Family Watch International
- Founded: 1999; 27 years ago
- Founder: Sharon Slater
- Tax ID no.: 86-0981658 (EIN)
- Location: Gilbert, AZ;
- Region served: International
- Key people: Laura Cunliffe, executive director
- Website: familywatch.org
- Formerly called: Global Helping to Advance Women and Children

= Family Watch International =

Hate Group

Family Watch International (FWI) is a fundamentalist Christian lobbying organization. Founded in 1999, the organization opposes homosexuality, legal abortion, birth control, comprehensive sex education, and other things that it regards as threats to the divinely ordained "natural family." It has a strong presence in Africa, where it promotes conservative policy and attitudes about sexuality through its United Nations (UN) consultative status.

Under the name Global Helping to Advance Women and Children it is registered as a 501(c)(3) nonprofit organization headquartered in Gilbert, Arizona in the United States.

The Southern Poverty Law Center classifies FWI as a hate group because it "promotes anti-LGBT pseudoscience that includes the falsehood that homosexuality is a mental disorder."

==History==

The organization's president, Sharon Slater, cofounded FWI after attending the World Congress of Families in Geneva, Switzerland in 1999. The organization remains affiliated with the World Congress of Families.

Martin Ssempa, a FWI volunteer coordinator and pastor in Uganda, emerged in the 2010s as a prominent supporter of a bill making homosexuality punishable by death. FWI distanced itself from Ssempa when his support for the bill became public. Slater wrote that her organization had a "complicated" position on the Ugandan anti-homosexuality bill.

In 2011 and 2012 FWI cosponsored a meeting for UN delegates called the Global Family Policy Forum. Speakers at the forum advocated for the idea of "curing" homosexuality using conversion therapy.

In June 2023, Uganda passed a law making homosexual acts punishable by life imprisonment or by death, in some cases. The president said they had learned that homosexuality is a mental disease. Immediately, homosexual people in Uganda faced violence and an activist stated it was Sharon Slater, from Family Watch International that had lobbied for the passing of the law in Uganda.

===Stop CSE===

In 2019 FWI launched a campaign called Stop Comprehensive Sexuality Education (Stop CSE).

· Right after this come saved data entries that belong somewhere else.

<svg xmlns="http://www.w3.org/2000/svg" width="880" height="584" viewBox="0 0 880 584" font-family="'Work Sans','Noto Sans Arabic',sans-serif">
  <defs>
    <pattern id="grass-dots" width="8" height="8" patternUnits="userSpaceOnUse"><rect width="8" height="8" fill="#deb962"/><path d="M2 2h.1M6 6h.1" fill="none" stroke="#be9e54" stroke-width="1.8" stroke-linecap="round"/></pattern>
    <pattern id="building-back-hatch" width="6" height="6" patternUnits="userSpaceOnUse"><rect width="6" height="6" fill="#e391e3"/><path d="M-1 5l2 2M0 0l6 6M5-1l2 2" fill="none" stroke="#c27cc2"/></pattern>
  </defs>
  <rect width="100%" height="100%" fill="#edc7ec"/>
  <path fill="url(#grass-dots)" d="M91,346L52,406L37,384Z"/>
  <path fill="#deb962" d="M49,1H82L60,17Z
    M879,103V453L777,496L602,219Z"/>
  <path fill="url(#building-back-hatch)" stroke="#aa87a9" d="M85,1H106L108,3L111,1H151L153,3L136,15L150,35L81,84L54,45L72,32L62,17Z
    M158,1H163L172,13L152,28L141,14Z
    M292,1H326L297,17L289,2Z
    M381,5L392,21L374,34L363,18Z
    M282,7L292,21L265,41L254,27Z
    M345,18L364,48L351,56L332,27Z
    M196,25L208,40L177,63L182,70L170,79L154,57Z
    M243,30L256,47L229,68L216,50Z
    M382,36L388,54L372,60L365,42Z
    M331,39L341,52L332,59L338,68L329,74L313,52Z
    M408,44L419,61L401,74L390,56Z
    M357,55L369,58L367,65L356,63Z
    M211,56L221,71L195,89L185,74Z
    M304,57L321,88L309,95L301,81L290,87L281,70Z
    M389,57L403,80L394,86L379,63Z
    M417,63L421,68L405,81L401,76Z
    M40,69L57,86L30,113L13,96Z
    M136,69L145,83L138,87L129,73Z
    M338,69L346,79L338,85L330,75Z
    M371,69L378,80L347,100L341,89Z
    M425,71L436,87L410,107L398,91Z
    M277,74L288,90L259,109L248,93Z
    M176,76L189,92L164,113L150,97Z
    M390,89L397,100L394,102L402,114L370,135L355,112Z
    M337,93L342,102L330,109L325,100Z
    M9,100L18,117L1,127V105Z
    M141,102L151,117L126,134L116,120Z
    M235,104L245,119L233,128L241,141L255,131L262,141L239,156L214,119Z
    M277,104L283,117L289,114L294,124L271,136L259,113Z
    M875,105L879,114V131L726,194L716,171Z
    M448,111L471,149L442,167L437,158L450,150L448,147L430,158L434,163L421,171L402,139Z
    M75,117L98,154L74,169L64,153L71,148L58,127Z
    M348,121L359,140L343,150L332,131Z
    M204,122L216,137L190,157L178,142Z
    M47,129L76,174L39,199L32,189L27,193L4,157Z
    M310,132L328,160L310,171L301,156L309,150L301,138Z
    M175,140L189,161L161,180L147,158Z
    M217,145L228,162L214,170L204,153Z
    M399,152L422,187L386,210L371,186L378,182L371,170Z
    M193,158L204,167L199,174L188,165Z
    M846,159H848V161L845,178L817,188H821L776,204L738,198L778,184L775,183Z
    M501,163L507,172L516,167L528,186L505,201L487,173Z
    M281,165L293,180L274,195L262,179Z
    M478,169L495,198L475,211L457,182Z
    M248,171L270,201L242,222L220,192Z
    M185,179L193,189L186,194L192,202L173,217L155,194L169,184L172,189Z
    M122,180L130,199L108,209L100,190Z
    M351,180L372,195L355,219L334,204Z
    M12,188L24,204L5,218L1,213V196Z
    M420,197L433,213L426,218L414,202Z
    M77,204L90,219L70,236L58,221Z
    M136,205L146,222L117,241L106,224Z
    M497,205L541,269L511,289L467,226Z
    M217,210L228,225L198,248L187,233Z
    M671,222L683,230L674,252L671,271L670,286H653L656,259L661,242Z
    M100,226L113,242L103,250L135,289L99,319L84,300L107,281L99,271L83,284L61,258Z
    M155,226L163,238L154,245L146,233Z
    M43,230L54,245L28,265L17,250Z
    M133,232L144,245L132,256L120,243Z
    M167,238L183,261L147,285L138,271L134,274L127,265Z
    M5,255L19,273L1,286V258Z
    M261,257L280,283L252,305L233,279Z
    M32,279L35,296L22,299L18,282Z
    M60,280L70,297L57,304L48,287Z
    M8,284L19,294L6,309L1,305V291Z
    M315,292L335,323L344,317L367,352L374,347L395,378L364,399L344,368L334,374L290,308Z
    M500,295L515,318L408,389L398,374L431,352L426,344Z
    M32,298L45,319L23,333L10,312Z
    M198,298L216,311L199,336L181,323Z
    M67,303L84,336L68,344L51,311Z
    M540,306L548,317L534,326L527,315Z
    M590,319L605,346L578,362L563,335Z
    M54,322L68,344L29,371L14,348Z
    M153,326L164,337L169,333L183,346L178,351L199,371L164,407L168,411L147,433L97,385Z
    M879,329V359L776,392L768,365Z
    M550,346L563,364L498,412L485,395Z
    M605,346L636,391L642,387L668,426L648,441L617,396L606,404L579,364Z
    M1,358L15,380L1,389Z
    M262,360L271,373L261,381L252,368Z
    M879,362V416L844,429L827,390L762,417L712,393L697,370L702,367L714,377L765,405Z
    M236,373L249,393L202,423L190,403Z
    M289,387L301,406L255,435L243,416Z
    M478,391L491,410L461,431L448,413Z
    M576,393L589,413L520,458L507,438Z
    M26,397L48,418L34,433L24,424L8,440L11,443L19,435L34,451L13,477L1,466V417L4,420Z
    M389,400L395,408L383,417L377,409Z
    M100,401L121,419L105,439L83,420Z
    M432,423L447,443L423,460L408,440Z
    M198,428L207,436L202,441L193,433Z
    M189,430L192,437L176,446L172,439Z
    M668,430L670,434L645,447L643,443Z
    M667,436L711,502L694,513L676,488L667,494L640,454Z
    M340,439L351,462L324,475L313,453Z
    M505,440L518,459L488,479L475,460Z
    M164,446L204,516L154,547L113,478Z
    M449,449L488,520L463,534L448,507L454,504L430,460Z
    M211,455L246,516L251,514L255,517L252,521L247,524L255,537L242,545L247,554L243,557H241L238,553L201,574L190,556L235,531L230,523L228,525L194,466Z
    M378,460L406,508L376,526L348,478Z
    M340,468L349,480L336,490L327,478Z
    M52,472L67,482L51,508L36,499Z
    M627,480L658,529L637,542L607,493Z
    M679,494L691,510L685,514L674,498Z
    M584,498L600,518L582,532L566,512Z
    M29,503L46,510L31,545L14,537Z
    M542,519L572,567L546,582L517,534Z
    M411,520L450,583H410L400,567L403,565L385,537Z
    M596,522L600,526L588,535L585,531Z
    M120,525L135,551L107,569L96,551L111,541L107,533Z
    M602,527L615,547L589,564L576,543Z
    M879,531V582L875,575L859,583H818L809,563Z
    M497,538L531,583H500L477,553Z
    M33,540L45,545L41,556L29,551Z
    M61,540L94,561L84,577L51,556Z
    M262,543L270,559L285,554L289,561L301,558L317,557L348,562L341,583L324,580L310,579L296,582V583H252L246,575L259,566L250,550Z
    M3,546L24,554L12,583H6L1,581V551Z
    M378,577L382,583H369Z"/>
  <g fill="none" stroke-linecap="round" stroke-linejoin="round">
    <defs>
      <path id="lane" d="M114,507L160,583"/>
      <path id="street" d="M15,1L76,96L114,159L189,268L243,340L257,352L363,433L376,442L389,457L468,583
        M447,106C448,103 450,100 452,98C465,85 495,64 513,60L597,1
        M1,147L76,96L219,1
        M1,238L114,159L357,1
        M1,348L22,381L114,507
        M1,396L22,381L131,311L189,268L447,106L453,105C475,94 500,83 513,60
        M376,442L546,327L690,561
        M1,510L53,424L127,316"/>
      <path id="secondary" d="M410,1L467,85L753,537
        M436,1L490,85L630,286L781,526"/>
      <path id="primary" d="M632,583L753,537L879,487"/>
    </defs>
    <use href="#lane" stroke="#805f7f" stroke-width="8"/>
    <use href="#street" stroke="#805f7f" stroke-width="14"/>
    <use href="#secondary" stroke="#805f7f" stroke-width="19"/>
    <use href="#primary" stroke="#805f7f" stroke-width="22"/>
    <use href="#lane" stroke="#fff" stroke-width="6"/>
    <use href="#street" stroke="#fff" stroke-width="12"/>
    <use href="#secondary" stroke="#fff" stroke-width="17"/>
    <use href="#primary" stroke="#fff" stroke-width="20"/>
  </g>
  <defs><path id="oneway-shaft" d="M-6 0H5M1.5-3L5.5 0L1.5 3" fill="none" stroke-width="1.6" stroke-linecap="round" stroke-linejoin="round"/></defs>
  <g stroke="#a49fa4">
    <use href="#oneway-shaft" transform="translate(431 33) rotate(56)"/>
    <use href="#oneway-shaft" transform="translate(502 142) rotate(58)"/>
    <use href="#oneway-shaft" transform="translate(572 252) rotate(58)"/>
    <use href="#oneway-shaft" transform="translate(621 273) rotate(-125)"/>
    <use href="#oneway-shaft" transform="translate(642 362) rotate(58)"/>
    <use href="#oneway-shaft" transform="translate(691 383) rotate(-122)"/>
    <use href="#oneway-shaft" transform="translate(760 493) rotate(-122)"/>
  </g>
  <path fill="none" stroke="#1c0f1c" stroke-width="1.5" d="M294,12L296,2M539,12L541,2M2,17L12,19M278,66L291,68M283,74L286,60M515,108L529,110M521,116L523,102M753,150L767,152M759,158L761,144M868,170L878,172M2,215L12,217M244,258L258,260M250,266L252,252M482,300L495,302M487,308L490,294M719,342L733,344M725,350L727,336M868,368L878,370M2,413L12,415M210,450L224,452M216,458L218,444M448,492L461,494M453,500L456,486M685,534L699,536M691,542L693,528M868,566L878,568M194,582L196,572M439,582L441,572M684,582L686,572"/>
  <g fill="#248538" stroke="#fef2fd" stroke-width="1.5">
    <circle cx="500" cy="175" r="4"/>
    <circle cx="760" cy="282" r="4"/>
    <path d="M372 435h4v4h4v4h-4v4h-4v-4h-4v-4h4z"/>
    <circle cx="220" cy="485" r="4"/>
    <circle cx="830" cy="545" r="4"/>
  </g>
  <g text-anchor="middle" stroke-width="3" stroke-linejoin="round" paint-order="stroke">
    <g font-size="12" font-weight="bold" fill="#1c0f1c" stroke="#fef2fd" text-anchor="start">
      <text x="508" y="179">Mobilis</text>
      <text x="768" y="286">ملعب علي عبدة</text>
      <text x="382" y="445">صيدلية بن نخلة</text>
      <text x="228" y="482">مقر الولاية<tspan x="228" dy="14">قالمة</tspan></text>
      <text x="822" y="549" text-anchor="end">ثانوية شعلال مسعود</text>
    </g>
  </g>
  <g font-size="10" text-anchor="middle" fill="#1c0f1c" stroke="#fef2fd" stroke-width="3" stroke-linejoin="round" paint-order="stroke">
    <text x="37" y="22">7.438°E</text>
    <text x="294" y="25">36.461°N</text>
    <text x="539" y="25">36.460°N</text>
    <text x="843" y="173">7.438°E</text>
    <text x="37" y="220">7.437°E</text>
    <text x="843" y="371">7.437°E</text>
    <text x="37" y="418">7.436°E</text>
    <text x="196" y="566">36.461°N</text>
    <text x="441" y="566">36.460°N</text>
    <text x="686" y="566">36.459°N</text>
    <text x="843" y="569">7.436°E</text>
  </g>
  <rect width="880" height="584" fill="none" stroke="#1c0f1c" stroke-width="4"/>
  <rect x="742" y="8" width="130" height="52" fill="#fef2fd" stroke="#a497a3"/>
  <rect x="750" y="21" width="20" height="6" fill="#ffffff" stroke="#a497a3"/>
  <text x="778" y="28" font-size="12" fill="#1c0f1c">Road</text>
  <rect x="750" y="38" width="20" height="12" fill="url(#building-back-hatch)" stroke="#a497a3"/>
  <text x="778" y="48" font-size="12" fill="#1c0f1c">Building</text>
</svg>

FWI produced a 2019 video claiming that a Tucson Unified School District comprehensive sex education program was a conspiracy to sexualize children for profit. A crowd of Tucsonians who had watched the video spoke against the "homosexual agenda" at a school board meeting. FWI organized a similar crowd at a 2021 Nebraska State Board of Education meeting; the event made headlines when one opponent of sex education, Sam Schlegal, appeared to threaten the board with a violent insurrection similar to the 2021 United States Capitol attack.

FWI runs a group called Protect Nebraska Children Coalition, which has over 19,000 members on Facebook as of 2021. The group is opposed to critical race theory, LGBT protections, COVID vaccines and masks.

Ethiopian surgeon Seyoum Antonios, the African director of FWI, created a viral video in 2020 that was part of the Stop CSE campaign. The video warned that Ethiopia would face the wrath of God unless it accepted that homosexuality is unnatural.

==Strategy and views==

FWI supports the criminalization of homosexuality in Africa and in the United States. It opposes the repeal of American sodomy laws. In Nigeria, where homosexual behavior is punishable by up to 14 years in prison and by stoning in northern Nigeria, Slater opposes efforts to remove these punishments. She refers to legalizing LGBT relationships as "fictitious sexual rights."

Reverend Kapya John Kaoma considers FWI part of colonialism in Africa, through which the American Christian right works to globalize the American culture wars and to expand its power on African soil. Psychologist Warren Throckmorton writes that "the activities of FWI reveal a very uncomplicated, black-and-white strategy: laws opposing homosexuality in any form should be retained, while those which might provide basic freedoms to gays are opposed as bad for everybody else." He observes that FWI fights ideological battles in Africa and at the UN that American religious conservatives have largely lost in their home country.